**Written task:** When copying the records below, keep every word as it is and drop the images.

+--

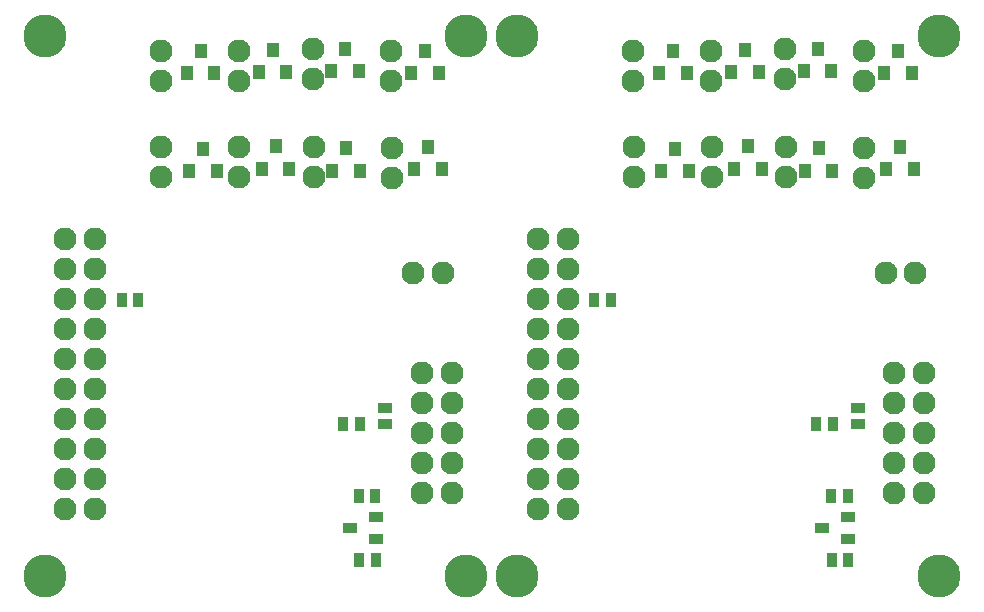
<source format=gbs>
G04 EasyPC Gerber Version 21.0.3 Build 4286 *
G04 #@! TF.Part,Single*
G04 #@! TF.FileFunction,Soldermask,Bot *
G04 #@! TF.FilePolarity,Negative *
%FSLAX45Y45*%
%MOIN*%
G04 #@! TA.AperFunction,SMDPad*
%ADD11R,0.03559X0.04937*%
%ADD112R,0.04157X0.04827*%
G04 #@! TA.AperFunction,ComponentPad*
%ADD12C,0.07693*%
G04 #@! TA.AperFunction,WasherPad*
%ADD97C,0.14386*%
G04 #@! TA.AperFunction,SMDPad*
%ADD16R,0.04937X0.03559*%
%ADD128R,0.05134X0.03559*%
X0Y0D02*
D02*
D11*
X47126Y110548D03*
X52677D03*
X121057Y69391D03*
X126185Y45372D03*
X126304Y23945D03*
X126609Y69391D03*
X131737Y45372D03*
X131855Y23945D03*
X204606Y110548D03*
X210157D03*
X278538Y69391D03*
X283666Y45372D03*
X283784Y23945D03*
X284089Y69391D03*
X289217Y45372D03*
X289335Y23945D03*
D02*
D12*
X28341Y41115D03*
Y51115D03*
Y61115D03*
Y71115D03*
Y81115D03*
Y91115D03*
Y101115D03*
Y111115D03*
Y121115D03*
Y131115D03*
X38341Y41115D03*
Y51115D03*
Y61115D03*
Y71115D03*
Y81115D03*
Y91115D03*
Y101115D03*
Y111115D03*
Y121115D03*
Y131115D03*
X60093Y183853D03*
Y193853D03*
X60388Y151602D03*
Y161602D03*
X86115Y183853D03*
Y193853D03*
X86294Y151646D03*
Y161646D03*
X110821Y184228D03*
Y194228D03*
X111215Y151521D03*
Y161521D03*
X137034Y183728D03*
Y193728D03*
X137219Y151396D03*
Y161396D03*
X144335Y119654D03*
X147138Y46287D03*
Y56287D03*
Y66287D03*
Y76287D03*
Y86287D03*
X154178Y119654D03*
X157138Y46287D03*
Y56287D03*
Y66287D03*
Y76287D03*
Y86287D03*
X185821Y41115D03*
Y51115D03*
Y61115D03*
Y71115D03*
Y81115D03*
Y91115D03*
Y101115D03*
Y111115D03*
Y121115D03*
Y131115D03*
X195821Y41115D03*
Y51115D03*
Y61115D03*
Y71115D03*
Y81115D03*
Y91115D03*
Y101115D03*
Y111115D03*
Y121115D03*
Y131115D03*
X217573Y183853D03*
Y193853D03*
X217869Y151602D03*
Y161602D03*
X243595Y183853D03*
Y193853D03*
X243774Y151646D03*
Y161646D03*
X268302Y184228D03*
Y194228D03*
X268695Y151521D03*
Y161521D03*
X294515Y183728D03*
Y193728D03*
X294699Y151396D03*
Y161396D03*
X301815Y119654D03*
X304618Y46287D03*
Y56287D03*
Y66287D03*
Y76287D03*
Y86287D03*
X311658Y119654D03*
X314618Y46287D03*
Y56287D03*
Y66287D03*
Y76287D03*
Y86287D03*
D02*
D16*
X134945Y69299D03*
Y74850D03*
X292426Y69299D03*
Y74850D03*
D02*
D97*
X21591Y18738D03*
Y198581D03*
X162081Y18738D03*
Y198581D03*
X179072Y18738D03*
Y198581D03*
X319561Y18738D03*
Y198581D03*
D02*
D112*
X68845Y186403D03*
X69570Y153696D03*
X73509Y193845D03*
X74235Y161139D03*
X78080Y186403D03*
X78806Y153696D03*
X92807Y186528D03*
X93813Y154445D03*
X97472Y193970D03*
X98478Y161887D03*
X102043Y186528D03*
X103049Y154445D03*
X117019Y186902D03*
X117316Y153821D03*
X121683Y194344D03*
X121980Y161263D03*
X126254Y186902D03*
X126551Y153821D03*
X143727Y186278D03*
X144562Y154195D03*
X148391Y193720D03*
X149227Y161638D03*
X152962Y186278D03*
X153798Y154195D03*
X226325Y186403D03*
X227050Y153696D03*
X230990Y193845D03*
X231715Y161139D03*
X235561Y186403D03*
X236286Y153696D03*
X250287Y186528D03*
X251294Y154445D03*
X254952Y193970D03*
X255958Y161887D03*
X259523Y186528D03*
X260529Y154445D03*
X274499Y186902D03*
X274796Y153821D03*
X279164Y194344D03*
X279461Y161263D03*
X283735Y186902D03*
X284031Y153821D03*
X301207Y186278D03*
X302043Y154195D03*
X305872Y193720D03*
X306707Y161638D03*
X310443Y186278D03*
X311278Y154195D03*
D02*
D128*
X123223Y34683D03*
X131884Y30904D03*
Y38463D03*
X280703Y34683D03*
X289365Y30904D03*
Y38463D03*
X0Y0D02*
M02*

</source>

+--

**Solution to the problem:**
<source format=gbs>
G04 EasyPC Gerber Version 21.0.3 Build 4286 *
G04 #@! TF.Part,Single*
G04 #@! TF.FileFunction,Soldermask,Bot *
G04 #@! TF.FilePolarity,Negative *
%FSLAX45Y45*%
%MOIN*%
G04 #@! TA.AperFunction,SMDPad*
%ADD11R,0.03559X0.04937*%
%ADD112R,0.04157X0.04827*%
G04 #@! TA.AperFunction,ComponentPad*
%ADD12C,0.07693*%
G04 #@! TA.AperFunction,WasherPad*
%ADD97C,0.14386*%
G04 #@! TA.AperFunction,SMDPad*
%ADD16R,0.04937X0.03559*%
%ADD128R,0.05134X0.03559*%
X0Y0D02*
D02*
D11*
X47126Y110548D03*
X52677D03*
X121057Y69391D03*
X126185Y45372D03*
X126304Y23945D03*
X126609Y69391D03*
X131737Y45372D03*
X131855Y23945D03*
X204606Y110548D03*
X210157D03*
X278538Y69391D03*
X283666Y45372D03*
X283784Y23945D03*
X284089Y69391D03*
X289217Y45372D03*
X289335Y23945D03*
D02*
D12*
X28341Y41115D03*
Y51115D03*
Y61115D03*
Y71115D03*
Y81115D03*
Y91115D03*
Y101115D03*
Y111115D03*
Y121115D03*
Y131115D03*
X38341Y41115D03*
Y51115D03*
Y61115D03*
Y71115D03*
Y81115D03*
Y91115D03*
Y101115D03*
Y111115D03*
Y121115D03*
Y131115D03*
X60093Y183853D03*
Y193853D03*
X60388Y151602D03*
Y161602D03*
X86115Y183853D03*
Y193853D03*
X86294Y151646D03*
Y161646D03*
X110821Y184228D03*
Y194228D03*
X111215Y151521D03*
Y161521D03*
X137034Y183728D03*
Y193728D03*
X137219Y151396D03*
Y161396D03*
X144335Y119654D03*
X147138Y46287D03*
Y56287D03*
Y66287D03*
Y76287D03*
Y86287D03*
X154178Y119654D03*
X157138Y46287D03*
Y56287D03*
Y66287D03*
Y76287D03*
Y86287D03*
X185821Y41115D03*
Y51115D03*
Y61115D03*
Y71115D03*
Y81115D03*
Y91115D03*
Y101115D03*
Y111115D03*
Y121115D03*
Y131115D03*
X195821Y41115D03*
Y51115D03*
Y61115D03*
Y71115D03*
Y81115D03*
Y91115D03*
Y101115D03*
Y111115D03*
Y121115D03*
Y131115D03*
X217573Y183853D03*
Y193853D03*
X217869Y151602D03*
Y161602D03*
X243595Y183853D03*
Y193853D03*
X243774Y151646D03*
Y161646D03*
X268302Y184228D03*
Y194228D03*
X268695Y151521D03*
Y161521D03*
X294515Y183728D03*
Y193728D03*
X294699Y151396D03*
Y161396D03*
X301815Y119654D03*
X304618Y46287D03*
Y56287D03*
Y66287D03*
Y76287D03*
Y86287D03*
X311658Y119654D03*
X314618Y46287D03*
Y56287D03*
Y66287D03*
Y76287D03*
Y86287D03*
D02*
D16*
X134945Y69299D03*
Y74850D03*
X292426Y69299D03*
Y74850D03*
D02*
D97*
X21591Y18738D03*
Y198581D03*
X162081Y18738D03*
Y198581D03*
X179072Y18738D03*
Y198581D03*
X319561Y18738D03*
Y198581D03*
D02*
D112*
X68845Y186403D03*
X69570Y153696D03*
X73509Y193845D03*
X74235Y161139D03*
X78080Y186403D03*
X78806Y153696D03*
X92807Y186528D03*
X93813Y154445D03*
X97472Y193970D03*
X98478Y161887D03*
X102043Y186528D03*
X103049Y154445D03*
X117019Y186902D03*
X117316Y153821D03*
X121683Y194344D03*
X121980Y161263D03*
X126254Y186902D03*
X126551Y153821D03*
X143727Y186278D03*
X144562Y154195D03*
X148391Y193720D03*
X149227Y161638D03*
X152962Y186278D03*
X153798Y154195D03*
X226325Y186403D03*
X227050Y153696D03*
X230990Y193845D03*
X231715Y161139D03*
X235561Y186403D03*
X236286Y153696D03*
X250287Y186528D03*
X251294Y154445D03*
X254952Y193970D03*
X255958Y161887D03*
X259523Y186528D03*
X260529Y154445D03*
X274499Y186902D03*
X274796Y153821D03*
X279164Y194344D03*
X279461Y161263D03*
X283735Y186902D03*
X284031Y153821D03*
X301207Y186278D03*
X302043Y154195D03*
X305872Y193720D03*
X306707Y161638D03*
X310443Y186278D03*
X311278Y154195D03*
D02*
D128*
X123223Y34683D03*
X131884Y30904D03*
Y38463D03*
X280703Y34683D03*
X289365Y30904D03*
Y38463D03*
X0Y0D02*
M02*

</source>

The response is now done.